Mais qu’en est-il lorsque le changement porte sur l’actionnariat sans que la personnalité morale du titulaire du contrat soit affectée ?

Le point de départ de l’arrêt est que dans le cas de la cession des parts sociales à des tiers « il s’agirait non plus d’une réorganisation interne du cocontractant initial, mais d’un changement effectif de cocontractant, ce qui constituerait en principe le changement d’un terme essentiel du marché. Un tel évènement serait susceptible de constituer une nouvelle passation de marché » (point 47 de l’arrêt). À cela il est fait exception, en particulier, lorsqu’il s’agit d’une société cotée (point 51). Suez Eau de France n’étant pas une société cotée, l’application de la solution de l’arrêt Presstext ferait que le changement d’actionnariat ne serait pas possible sans remise en concurrence.

Mais la directive ne remet-elle pas en cause la jurisprudence Presstext sur ce point précis ?

L’article 43 de la directive 2014/23 sur l’attribution des concessions permet le remplacement par un nouveau concessionnaire « consécutivement à une succession universelle ou partielle dans la position du concessionnaire initial, à la suite d’opérations de restructuration de société, notamment de rachat, de fusion, d’acquisition ou d’insolvabilité, d’un autre opérateur économique qui remplit les critères de sélection qualitatifs établis initialement ».

Cette rédaction laisse subsister deux doutes :

-> le remplacement par un nouveau concessionnaire vise-t-il seulement le changement de personne morale ou englobe-t-il le « changement effectif de cocontractant » résultant d’une prise de contrôle ?

-> l’opération de « restructuration » dans laquelle doit s’inscrire l’acquisition doit-elle être assimilée à la « réorganisation interne » visée par l’arrêt Presstext ou est-ce une notion plus ouverte englobant l’acquisition par un tiers ?

En ce qui concerne la première question, la transposition française opte pour la première solution.

En effet, les articles R. 2194-6 et R. 3135-6 du code de la commande publique permettent le changement de titulaire dans le cas de « cession » du marché ou de la concession, ce qui implique l’intervention d’une personne morale tierce (voir la définition de la cession de contrat dans l’avis du Conseil d’État du 8 juin 2000).

Mais rien n’est précisé par le texte français au sujet de la « restructuration ». Pourrait-on considérer que l’acquisition par Veolia de tout ou partie de Suez, suivie de la cession de Suez Eau France est une restructuration ? Il est permis de s’interroger.

Toutefois, un auteur retient une interprétation restrictive des directives sur la base d’une interprétation fonctionnelle.

Selon le professeur Arrowsmith (The Law of Public and Utilities Procurement, 3e éd., 2014, p. 596) le but de ces dispositions est de prévenir les pratiques discriminatoires de la part des adjudicateurs, ce qui suppose que ceux-ci soient impliqués, par exemple, parce qu’ils détiennent un droit de veto.
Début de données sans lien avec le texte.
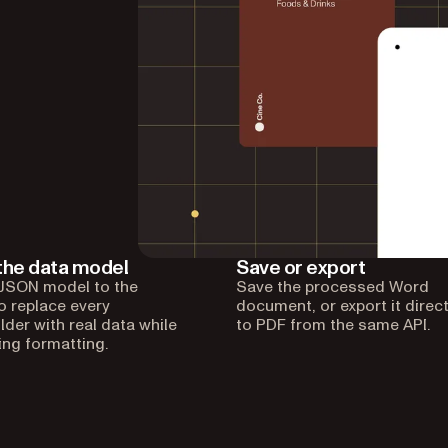
the data model
Save or export
JSON model to the
Save the processed Word
to replace every
document, or export it direct
lder with real data while
to PDF from the same API.
ing formatting.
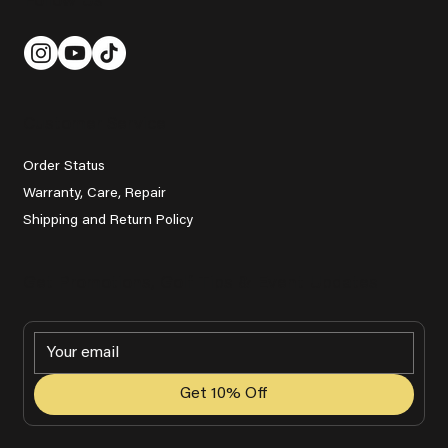
Follow Us
Customer Service
Order Status
Warranty, Care, Repair
Shipping and Return Policy
Get Promotions, Golf Tips & Event Updates
Get 10% Off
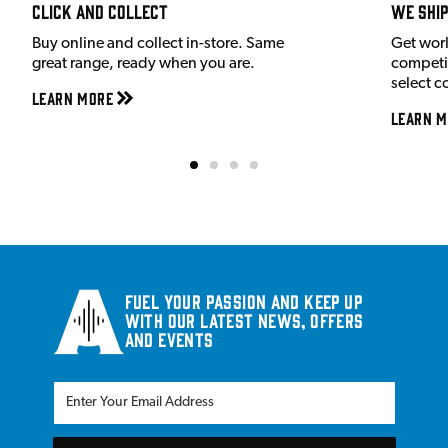
Click and Collect
We shi
Buy online and collect in-store. Same
Get wor
great range, ready when you are.
competit
select c
Learn More
Learn M
Fuel your passion and keep up
with our latest news, offers
and events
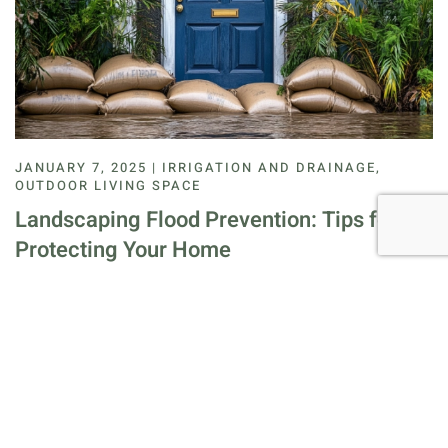
JANUARY 7, 2025 | IRRIGATION AND DRAINAGE,
OUTDOOR LIVING SPACE
Landscaping Flood Prevention: Tips for
Protecting Your Home
Flooding is a natural disaster that can cause significant
damage to homes and landscapes, often resulting from a
variety of environmental factors. He…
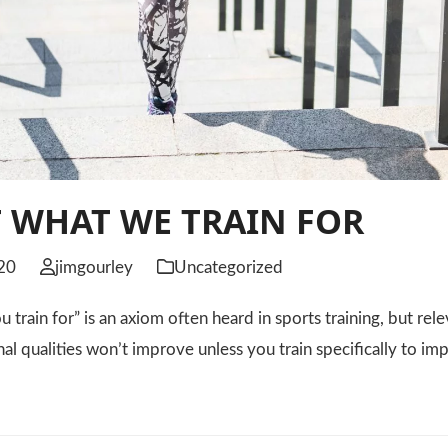
 WHAT WE TRAIN FOR
20
jimgourley
Uncategorized
 train for” is an axiom often heard in sports training, but rele
nal qualities won’t improve unless you train specifically to 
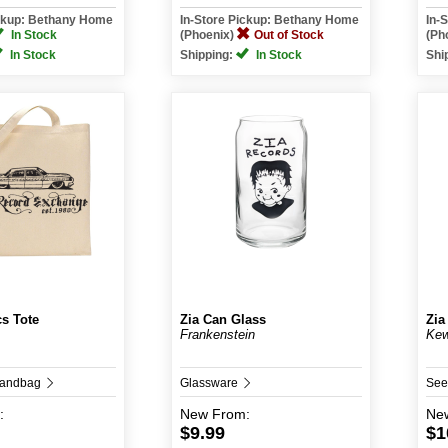
ickup: Bethany Home
In-Store Pickup: Bethany Home
In-
In Stock
(Phoenix)
Out of Stock
(Ph
In Stock
Shipping:
In Stock
Shi
cs Tote
Zia Can Glass
Zia
Frankenstein
Kew
Handbag
Glassware
See
:
New
From:
Ne
$9.99
$1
Ce n’est le cas que si le contrat, comme ce n’est pas rare, prévoit l’autorisation de l’autorité concédante en cas non seulement de cession, mais aussi de changement de contrôle. Si tel n’est pas le cas, l’opération se déroule sur le marché, en dehors de l’adjudicateur, elle est libre.

Il est à penser que le juge administratif pencherait pour une position analogue, mais, « on the other hand.. ».